Things are a lot different now than they were 35-40 years ago when I was little and in tow, but those guys would've used scroll saws and such (in my rural area, the incidence of some guy with a 1500SF shop was small, and certainly not in the circles that worked craft shows - those guys were looking to make money, not spend it).
I just looked at some literature here and on an old price list, clear pine is shown as "Clear pine (white)" next to "knotty pine (white)". There's no price.
I just went to the website of the same dealer and they're still in business, but now their softwood is second growth california redwood.
So aside from tracking down an amish sawmiller, good clear white pine with straight grain is probably not easy to find.
The clear pine sold in the stores here is radiata pine.
selected light colored poplar or american sycamore may also be nice (but sycamore is starting to get on the harder side). But even that (sycamore) is generally just flooring wood here.
I guess some of this is a shame as clear quartered white pine is just wonderful stuff and would make *Fine* looking toys. (I snapped this from the outside of one of my chisel wall racks- close enough to keep the knots out of the picture!!).

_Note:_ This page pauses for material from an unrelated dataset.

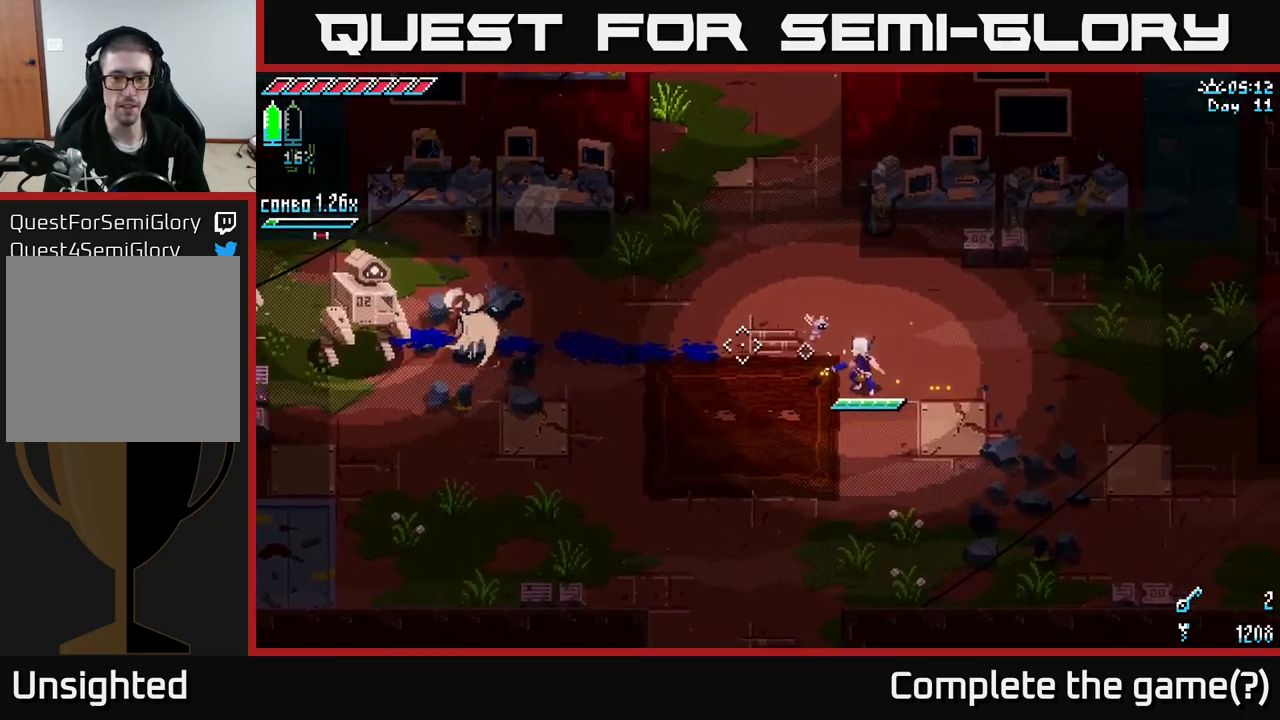
{"buttons": ["L2"], "left_stick": "center", "right_stick": "left", "events": [[116, "right_stick", "left"], [216, "left_stick", "center"], [483, "L2", "down"]]}
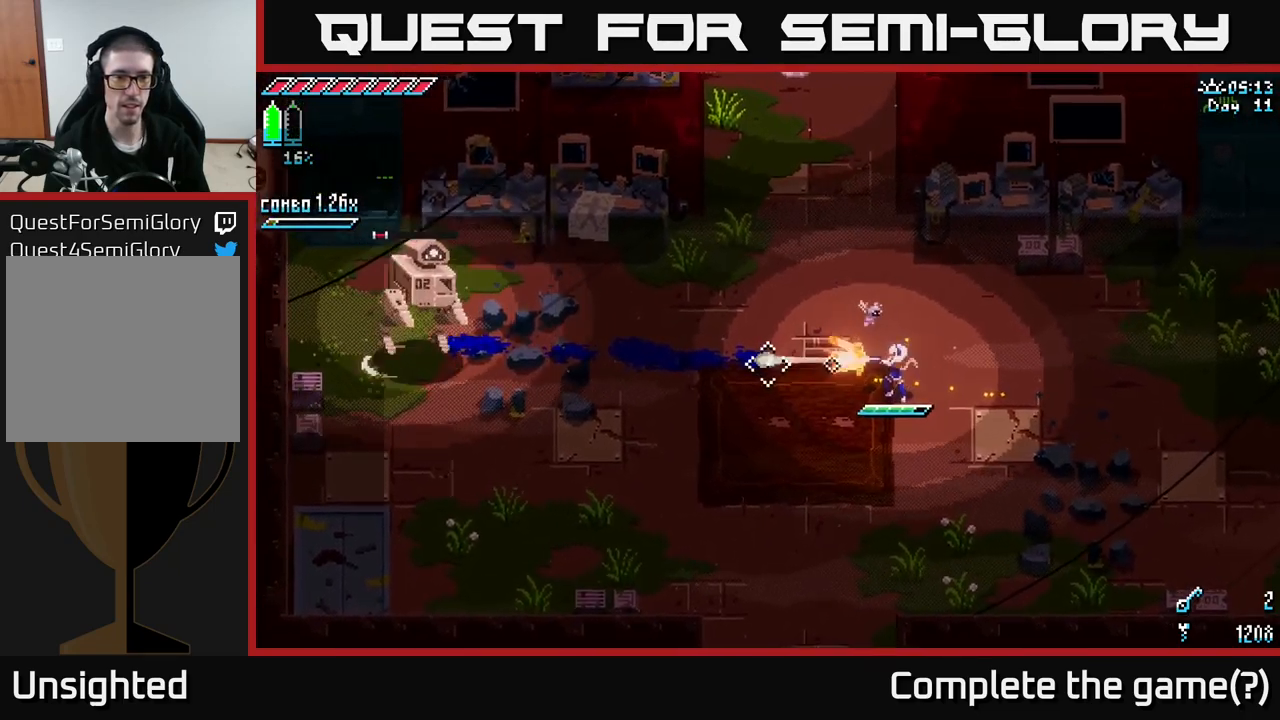
{"buttons": [], "left_stick": "center", "right_stick": "left", "events": [[50, "L2", "up"], [166, "L2", "down"], [266, "L2", "up"]]}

IT looks like spruce but the rings aren't hard, so it can be worked cleanly.
(the wood above literally came from one piece stair treads at lowes - $10 each with the pith down the center and the sides quartered. I think they lost their mind for a second and I never saw them there again).
nearly forgot - if you're in england, you're near water (relatively). Boat supply places with "vertical grain softwood for decking or cladding" may be an option. Not sure if they'd do pine or redwood, but they might have light weight mahogany would would also be a nice working choice. It works like butter when it's not dense and seems indifferent to poor technique with power tools, which is usually an indicator that it'll work superbly by hand - you can just cut without fear of big splitouts.